Ronnie O'Sullivan knocked in four century breaks as he beat Ding Junhui 10-3 to win his third Masters title in front of a raucous Wembley Arena crowd.
Magnificent O'Sullivan celebrates his third Masters victory
O'Sullivan lost the first two frames to the 19-year-old Chinese star but roared back to lead 5-3 at the interval.
The unstoppable Rocket raced through the next four frames to move 9-3 ahead, prompting Ding to offer his hand in resignation before leaving the arena.
Ding, who thought it was a best-of-17 final, returned but O'Sullivan pounced.
O'Sullivan put his arm around a visibly distraught Ding just before the players walked off for the first interval of the session after the teenager offered his hand.

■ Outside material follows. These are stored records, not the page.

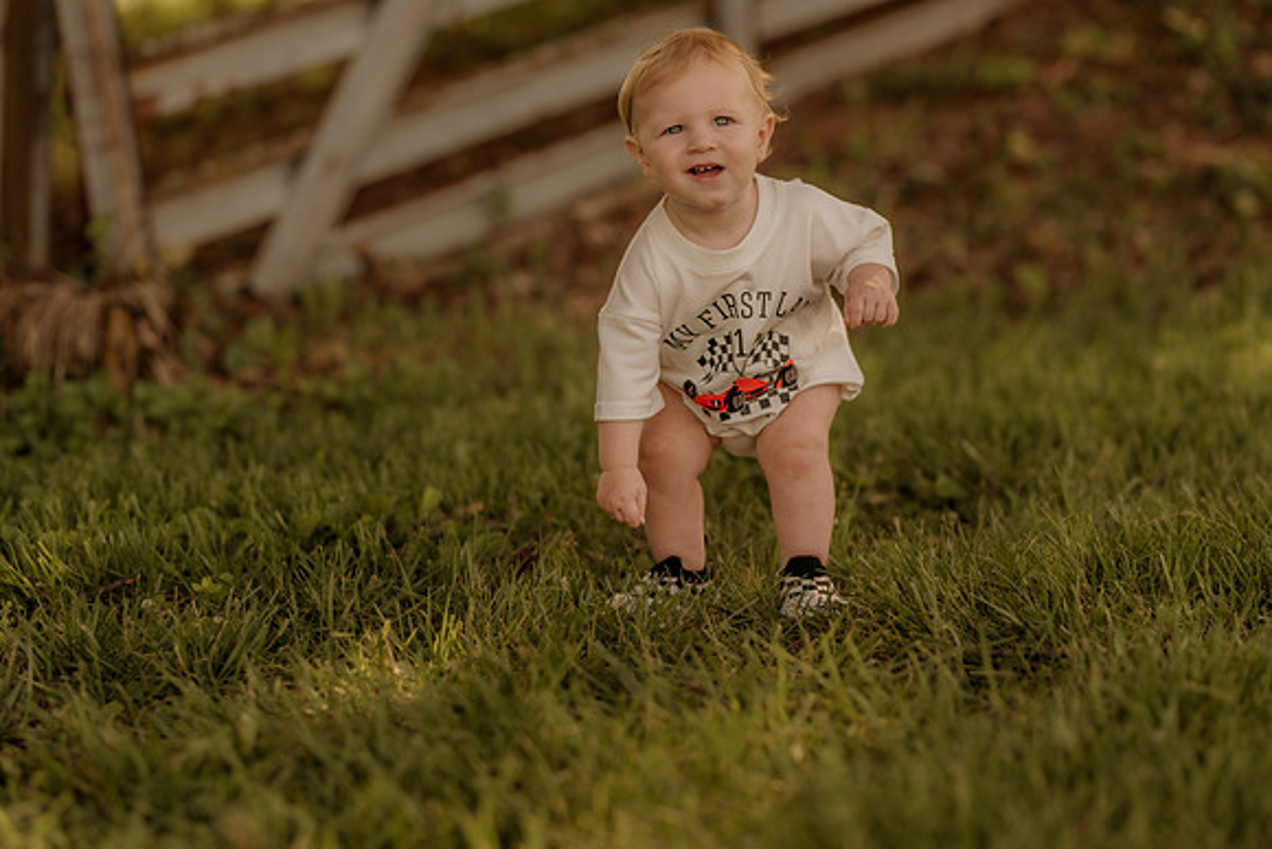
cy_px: 424
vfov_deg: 16.1
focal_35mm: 85
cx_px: 636
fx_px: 3004
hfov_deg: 23.9
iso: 250
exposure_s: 1/1250
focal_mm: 85
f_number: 2
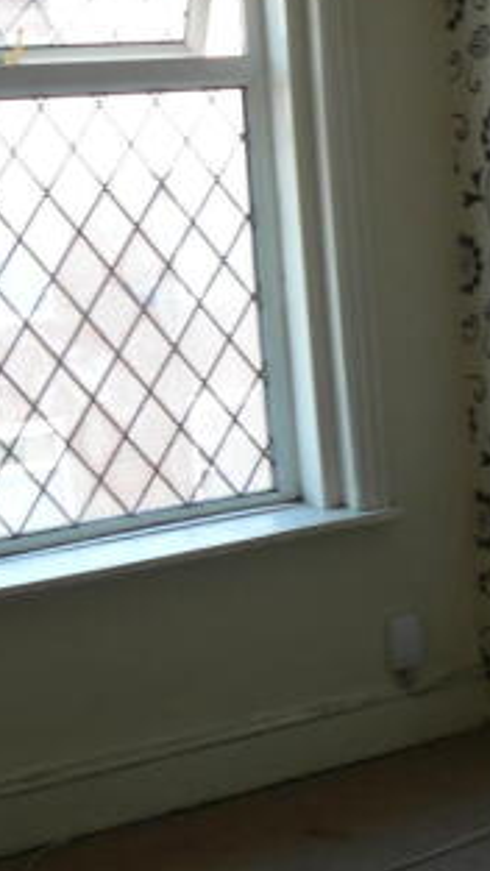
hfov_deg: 15.9
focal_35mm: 73
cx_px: 572
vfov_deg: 28.9
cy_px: 366
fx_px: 1687
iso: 80
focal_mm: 6
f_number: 2.8
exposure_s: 1/50
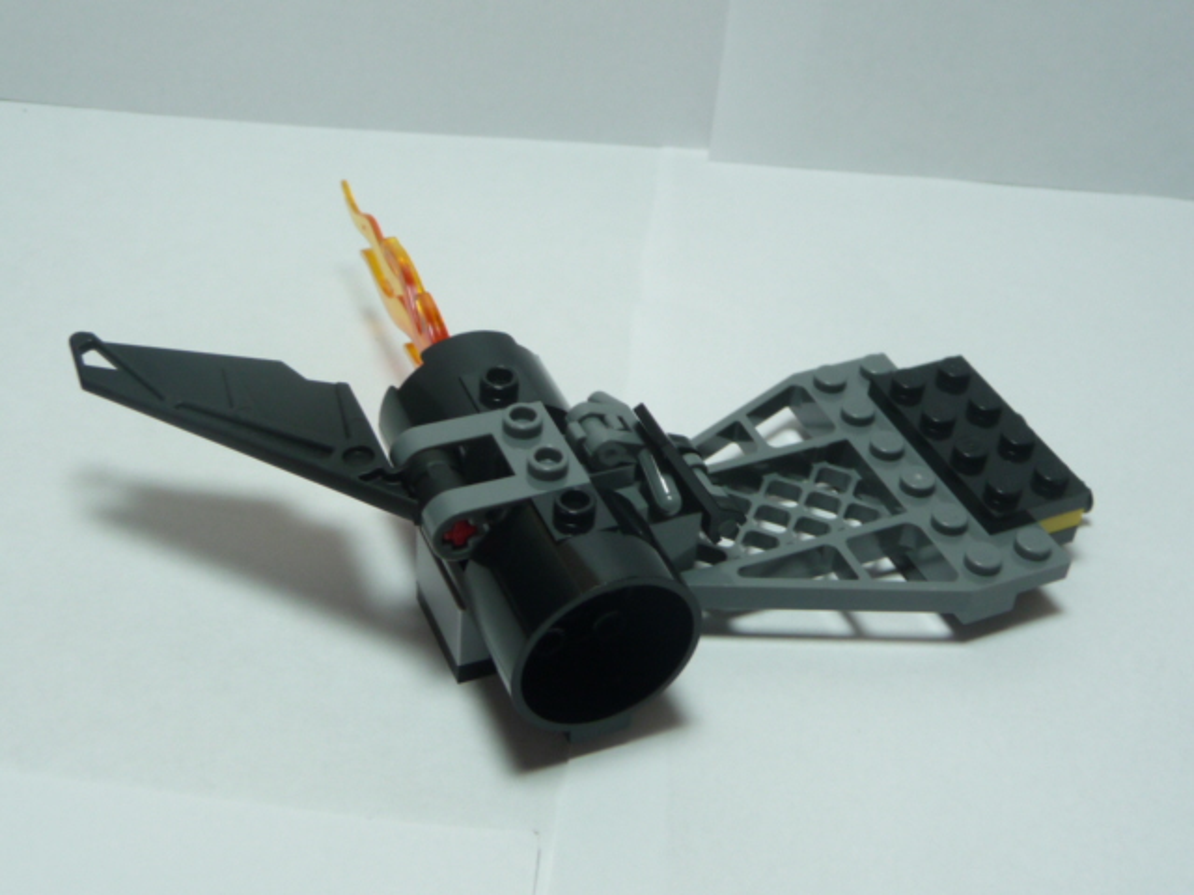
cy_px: 448
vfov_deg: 31.5
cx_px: 597
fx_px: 1587
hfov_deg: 41.2
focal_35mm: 46
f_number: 3.3
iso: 100
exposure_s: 1/60
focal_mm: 4.7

The Rocket himself had walked out of his UK Championship quarter-final with Stephen Hendry last month, and spectators and BBC commentators were unsure whether Ding would come back.

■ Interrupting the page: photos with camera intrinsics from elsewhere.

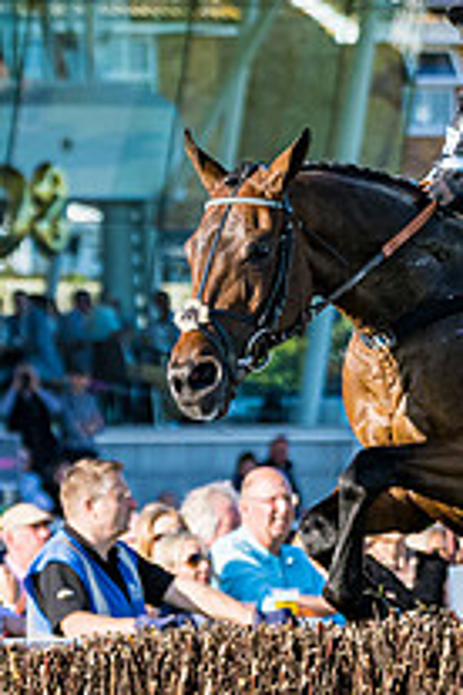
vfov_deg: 3.2
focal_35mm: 640
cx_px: 563
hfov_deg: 2.1
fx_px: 12346
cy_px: 45
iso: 200
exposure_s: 1/2000
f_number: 4
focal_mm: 130
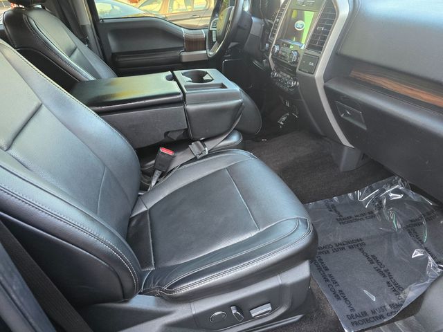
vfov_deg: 58.9
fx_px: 294
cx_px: 222
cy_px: 166
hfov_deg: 73.9
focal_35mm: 23
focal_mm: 6.3
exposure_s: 1/120
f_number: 1.7
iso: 320
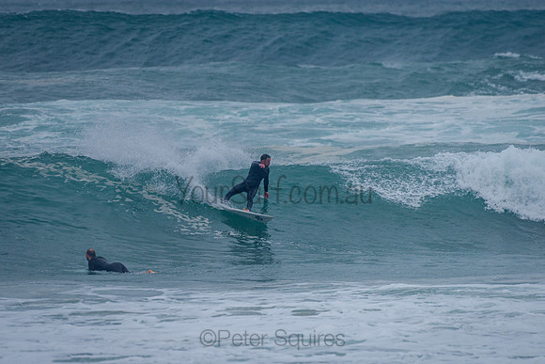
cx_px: 211
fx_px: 9275
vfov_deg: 2.2
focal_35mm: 613
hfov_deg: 3.4
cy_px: 182
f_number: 5.6
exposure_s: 1/2000
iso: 450
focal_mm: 500
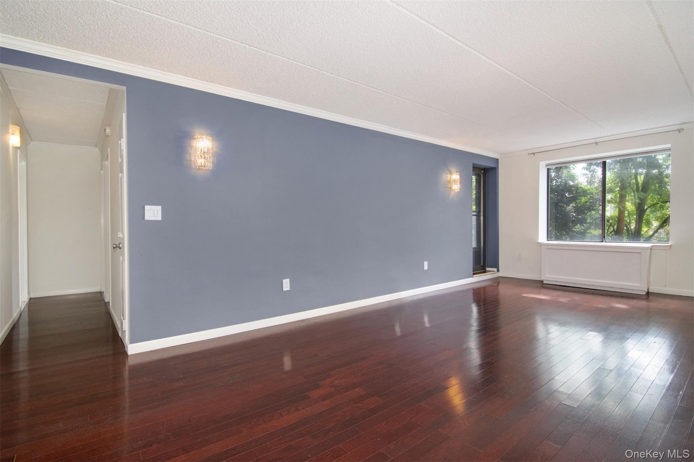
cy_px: 231
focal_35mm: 16
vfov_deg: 72.0
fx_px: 318
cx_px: 347
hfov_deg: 95.0
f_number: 11
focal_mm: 11
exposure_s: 1/60
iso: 640
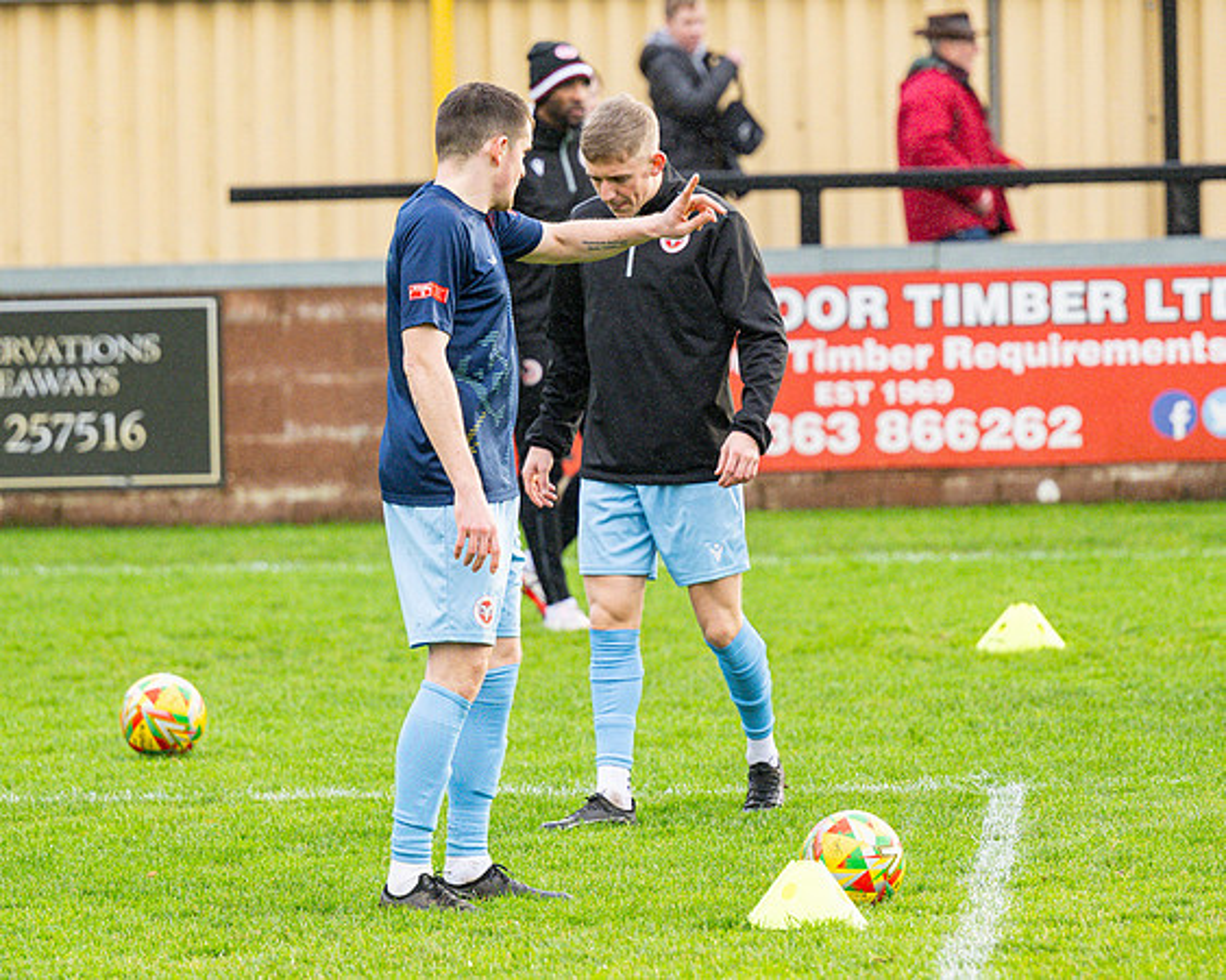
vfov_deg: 5.4
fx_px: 10399
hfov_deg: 6.7
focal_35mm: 287
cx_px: 569
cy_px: 457
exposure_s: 1/1600
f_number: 2.8
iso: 800
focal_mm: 145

The players did return after a 20-minute break but Ding, who seemed particularly upset by remarks from a member of the boisterous crowd, had lost his form and was struggling to hold back the tears.
Thankfully O'Sullivan, with a break of 74, won the first frame after the interval to secure the title and end Ding's misery.
Afterwards, O'Sullivan paid tribute to his opponent and said: "Ding is one of the rarest talents that I have seen.
There is no doubt in my mind that Ding will become a multiple world champion
"There is no doubt in my mind that he will become a multiple world champion."
Ding, speaking through a translator, he said: "It is very different to events like the China Open because the fans go in groups and I felt very alone here.
"I was a bit annoyed with some of comments because I couldn't concentrate."
Ding had started the final in impressive form and stole a two-frame lead thanks to breaks of 77 and 109.
But O'Sullivan, Masters champion in 1995 and 2005, rolled in breaks of 55, 99, 128 and 101 to power ahead.
Shattered Ding is consoled by O'Sullivan at the final break
Ding managed to stop the rot by potting a wonderful long pink to make it 4-3 but the Englishman's third century, a rapid 116, saw him open a 5-3 lead at the end of the first session.
The two-time world champion's stunning form continued in the evening session with a brilliant 96 break and then a run of 66.
The Chinese player was struggling to keep his game together and O'Sullivan quickly made it 8-3 with another dazzling century break.
His 143 was the second highest of the tournament after Ding's 147 maximum in the wildcard round.
Ding failed to take advantage of a chance in the 12th frame and O'Sullivan got back in to take it with a 49 run and he needed just one more frame for victory.